Directed by Mimi Leder
Starring Felicity Jones, Armie Hammer, Justin Theroux
On the Basis of Sex, the biopic on long-serving United States Supreme Court Justice Ruth Bader Ginsburg, opens on a poetic, if a tad heavy-handed, image: Ginsburg (Felicity Jones) as a bright-eyed law student, floating in bright blue amidst a sea of dark-suited, male Harvard law students about to enter their first freshman class. (Harvard Law didn’t start admitting women until 1950–which is 133 years into its existence.)
It’s an opening that effectively sets up Ginsburg as an underdog, bumping up against the barriers of male chauvinism. At a welcome dinner, Ginsberg watches as the dean (Sam Waterston) interrogates her fellow female students about why they deserve spots that could have gone to men. After he cuts down one of her classmates, Ginsberg provides a witheringly sarcastic response. Then she begins her journey to the top of her class, all while attending her husband Marty’s (Armie Hammer) sophomore classes after a testicular cancer diagnosis and being a mother to her infant daughter. It should be obvious to everyone in the audience that Ruth Bader Ginsburg is a rock star.

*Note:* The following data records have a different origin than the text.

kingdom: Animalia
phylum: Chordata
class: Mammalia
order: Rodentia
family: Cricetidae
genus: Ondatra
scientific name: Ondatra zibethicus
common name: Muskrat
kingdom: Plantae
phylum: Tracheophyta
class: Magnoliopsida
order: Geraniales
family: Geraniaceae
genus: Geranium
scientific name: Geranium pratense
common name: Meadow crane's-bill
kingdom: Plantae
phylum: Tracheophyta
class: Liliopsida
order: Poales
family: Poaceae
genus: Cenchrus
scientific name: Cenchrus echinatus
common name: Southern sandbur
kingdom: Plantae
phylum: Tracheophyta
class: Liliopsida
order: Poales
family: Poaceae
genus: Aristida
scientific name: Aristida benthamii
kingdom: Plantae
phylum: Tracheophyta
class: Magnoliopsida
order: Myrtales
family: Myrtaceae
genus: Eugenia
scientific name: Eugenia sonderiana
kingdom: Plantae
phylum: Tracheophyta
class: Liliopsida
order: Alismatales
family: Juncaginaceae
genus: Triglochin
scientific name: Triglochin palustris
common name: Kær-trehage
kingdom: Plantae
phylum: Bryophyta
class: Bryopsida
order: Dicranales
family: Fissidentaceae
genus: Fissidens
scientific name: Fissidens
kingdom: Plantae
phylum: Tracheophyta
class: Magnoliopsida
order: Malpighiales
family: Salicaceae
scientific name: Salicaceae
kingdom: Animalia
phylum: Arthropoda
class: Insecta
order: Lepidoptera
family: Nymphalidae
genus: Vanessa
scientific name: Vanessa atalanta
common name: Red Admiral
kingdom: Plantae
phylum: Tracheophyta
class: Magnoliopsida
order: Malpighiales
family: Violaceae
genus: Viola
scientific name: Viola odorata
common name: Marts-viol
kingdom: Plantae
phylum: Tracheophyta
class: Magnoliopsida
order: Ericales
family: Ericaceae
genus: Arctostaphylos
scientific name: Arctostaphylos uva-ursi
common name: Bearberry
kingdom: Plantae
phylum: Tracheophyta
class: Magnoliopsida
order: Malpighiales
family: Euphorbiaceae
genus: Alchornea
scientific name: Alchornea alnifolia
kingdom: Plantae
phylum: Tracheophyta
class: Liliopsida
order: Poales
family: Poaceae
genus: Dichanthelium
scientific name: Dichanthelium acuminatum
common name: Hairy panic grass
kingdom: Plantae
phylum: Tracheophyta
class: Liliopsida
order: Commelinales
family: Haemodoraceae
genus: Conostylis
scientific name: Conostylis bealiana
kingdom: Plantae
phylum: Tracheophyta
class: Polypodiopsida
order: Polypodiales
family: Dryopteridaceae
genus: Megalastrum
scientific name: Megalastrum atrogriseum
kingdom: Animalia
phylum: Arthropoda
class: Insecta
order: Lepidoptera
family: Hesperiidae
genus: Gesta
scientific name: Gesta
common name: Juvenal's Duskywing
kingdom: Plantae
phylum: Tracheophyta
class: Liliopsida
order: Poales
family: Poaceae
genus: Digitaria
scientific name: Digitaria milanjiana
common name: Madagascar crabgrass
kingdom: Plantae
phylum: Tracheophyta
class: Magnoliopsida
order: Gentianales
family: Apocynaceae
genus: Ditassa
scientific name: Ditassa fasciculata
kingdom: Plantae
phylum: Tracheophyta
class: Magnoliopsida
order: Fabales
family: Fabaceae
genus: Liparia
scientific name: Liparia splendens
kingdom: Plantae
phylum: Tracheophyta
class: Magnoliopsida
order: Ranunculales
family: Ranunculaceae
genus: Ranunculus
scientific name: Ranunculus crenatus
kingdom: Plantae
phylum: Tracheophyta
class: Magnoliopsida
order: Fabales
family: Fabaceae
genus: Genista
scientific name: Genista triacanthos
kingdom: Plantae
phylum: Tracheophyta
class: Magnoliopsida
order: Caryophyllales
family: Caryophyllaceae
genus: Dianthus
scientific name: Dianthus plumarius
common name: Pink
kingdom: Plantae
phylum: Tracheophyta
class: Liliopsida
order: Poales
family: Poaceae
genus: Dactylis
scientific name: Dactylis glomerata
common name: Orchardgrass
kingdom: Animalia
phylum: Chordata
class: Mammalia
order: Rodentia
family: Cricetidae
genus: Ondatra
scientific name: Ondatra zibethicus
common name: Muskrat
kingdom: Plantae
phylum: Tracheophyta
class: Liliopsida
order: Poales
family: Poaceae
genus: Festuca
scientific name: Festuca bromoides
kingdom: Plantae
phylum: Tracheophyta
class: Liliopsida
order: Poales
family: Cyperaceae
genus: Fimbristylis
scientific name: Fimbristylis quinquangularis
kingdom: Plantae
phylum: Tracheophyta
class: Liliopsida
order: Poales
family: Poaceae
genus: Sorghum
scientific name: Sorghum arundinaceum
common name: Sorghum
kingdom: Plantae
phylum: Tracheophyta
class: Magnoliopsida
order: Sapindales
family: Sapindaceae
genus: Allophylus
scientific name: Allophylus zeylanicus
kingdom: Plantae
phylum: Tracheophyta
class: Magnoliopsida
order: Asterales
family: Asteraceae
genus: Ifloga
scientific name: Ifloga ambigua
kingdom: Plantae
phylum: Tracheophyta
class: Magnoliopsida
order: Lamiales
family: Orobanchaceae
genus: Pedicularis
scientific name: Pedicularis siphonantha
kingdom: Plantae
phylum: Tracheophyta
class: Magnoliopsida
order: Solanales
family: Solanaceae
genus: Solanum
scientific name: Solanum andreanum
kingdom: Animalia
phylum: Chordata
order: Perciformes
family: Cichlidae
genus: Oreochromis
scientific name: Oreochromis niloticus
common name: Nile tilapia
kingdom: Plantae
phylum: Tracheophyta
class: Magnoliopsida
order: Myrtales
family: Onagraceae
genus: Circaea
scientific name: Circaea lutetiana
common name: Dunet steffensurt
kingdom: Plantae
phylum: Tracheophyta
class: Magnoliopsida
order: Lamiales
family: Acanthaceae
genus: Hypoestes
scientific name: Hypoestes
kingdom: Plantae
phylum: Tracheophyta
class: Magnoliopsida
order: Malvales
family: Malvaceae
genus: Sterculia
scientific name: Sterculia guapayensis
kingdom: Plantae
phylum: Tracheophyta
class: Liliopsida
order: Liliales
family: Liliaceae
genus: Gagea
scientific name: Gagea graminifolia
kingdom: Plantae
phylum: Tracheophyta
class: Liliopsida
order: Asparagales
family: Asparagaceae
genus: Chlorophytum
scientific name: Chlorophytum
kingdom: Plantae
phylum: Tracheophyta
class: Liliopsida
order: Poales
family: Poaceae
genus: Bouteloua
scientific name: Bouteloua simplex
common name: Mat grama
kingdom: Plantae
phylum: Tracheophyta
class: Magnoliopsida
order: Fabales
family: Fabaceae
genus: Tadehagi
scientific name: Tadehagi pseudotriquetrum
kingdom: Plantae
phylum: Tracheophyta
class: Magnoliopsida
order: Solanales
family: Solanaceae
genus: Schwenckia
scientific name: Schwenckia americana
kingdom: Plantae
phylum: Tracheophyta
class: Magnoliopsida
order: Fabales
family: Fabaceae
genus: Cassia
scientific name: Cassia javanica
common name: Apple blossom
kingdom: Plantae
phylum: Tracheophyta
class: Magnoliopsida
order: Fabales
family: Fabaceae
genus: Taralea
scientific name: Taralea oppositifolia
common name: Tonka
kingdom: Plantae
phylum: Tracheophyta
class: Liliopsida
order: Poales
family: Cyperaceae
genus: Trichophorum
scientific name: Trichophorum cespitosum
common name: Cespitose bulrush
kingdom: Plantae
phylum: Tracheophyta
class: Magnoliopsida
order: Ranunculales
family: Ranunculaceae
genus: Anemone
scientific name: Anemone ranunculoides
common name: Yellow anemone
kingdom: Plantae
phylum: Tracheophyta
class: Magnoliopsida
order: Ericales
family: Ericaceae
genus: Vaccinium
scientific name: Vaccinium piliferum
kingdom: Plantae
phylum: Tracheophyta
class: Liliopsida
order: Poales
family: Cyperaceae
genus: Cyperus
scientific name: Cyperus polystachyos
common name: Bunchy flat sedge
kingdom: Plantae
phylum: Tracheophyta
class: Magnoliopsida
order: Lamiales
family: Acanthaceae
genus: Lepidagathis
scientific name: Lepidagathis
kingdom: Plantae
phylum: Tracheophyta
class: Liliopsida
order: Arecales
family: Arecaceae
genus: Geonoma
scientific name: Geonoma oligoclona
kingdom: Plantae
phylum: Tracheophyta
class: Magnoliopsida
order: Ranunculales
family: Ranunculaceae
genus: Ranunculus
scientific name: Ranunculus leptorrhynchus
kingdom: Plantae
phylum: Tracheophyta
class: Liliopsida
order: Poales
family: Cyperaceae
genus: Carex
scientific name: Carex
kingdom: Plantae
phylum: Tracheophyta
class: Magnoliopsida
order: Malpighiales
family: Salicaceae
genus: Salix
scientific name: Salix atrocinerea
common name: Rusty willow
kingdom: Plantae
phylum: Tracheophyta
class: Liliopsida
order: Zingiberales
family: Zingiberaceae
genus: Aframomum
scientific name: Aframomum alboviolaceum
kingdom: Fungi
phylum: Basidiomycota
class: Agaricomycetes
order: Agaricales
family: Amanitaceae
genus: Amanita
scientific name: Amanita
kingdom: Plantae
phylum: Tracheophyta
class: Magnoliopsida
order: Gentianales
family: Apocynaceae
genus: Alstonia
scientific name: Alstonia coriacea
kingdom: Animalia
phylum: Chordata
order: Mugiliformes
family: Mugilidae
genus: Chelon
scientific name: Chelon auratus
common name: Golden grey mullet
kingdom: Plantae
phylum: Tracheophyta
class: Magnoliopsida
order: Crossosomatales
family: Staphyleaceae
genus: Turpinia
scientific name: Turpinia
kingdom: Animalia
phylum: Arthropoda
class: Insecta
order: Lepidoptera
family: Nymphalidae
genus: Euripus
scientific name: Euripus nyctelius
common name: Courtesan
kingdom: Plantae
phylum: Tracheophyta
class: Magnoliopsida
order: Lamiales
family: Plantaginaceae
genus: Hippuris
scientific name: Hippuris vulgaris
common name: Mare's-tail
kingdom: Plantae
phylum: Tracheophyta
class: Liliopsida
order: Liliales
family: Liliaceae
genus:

It’s a viewpoint that director Mimi Leder and screenwriter Daniel Stiepleman (who happens to be Ginsburg’s nephew) advocate. It’s there in how they pile adversity upon adversity on their heroine, and have her react in her consistently unflappable way. In 1960s New York, no law firm is smart enough to appreciate Ginsberg’s brilliance, so she settles for a teaching position in Rutgers, in a city roiling with the pent-up anger and defiance of women seeking emancipation. She butts heads with her firstborn Jane (Cailee Spaeny), now a teenager caught up in the first wave of women’s liberation activism, sneering at her mother for burying herself in law textbooks while change is sweeping the streets and knocking on their door.
Whether she’s quizzing her students on legal precedent or sparring with her onscreen daughter, Jones captures that endearing awkwardness about Ginsberg—that constant, wobbly effort to sand down her prickly edges because she knows those edges won’t get her far as she tries to change the system from within. After all, it’s inside the system that she encountered this emerging concept of gender-based discrimination, a legal practice upholding the subservience of women that male lawyers smugly cite as the natural order.
The scope and ambition of On the Basis of Sex are actually modest, covering only Ginsberg’s years as a law student up until the first case of many that she argued against gender discrimination—an obscure case named Moritz v. Commissioner of Internal Revenue, in which a Colorado man caring for his sick mother is denied a tax deduction on the grounds that only women can be caregivers. It soon becomes clear why Stiepleman chose this case to be the end point of his script: It’s a case his aunt and uncle worked on together.
There is a conscious effort to portray Marty Ginsburg as more than set dressing to his wife’s story; he was a feminist long before enlightened men realized they could be feminists. And Hammer uses everything in his arsenal—his charm, his uncredited intelligence, even his height—to get that point across. He is certainly given more to work with than Jones did in her supportive-wife role in The Theory of Everything.
The scope and ambition may be modest, but Leder (who directed the asteroid-hitting-Earth disaster drama Deep Impact) hits story beats with all the force of, well, an asteroid hitting Earth. She frames opposing counsel—which includes Ginsberg’s former Harvard Law dean—like X-Files villains, ensconced in a shadowy, smoky study talking about the death of American society if they don’t “put this idea of gender discrimination to bed once and for all!” She employs Justin Theroux, playing American Civil Liberties Union director Mel Wulf, to jolt the movie with his abrasiveness, as he stares down the diminutive Jones and recommends that she settle her case.
Through it all, Ginsberg is portrayed as unshaken, to the point where her initial, faltering demeanor in front of the Colorado Appeals Court almost feels put-on, like a feint to up the drama. But it’s not enough to throw this biopic against the ropes: On the Basis of Sex starts out portraying the future SCOTUS Justice as a rock star, but ends up glorifying her as a prizefighter. And part of the thrill of watching its showy narrative tactics is witnessing the prizefighter take her punches…and getting back up each time.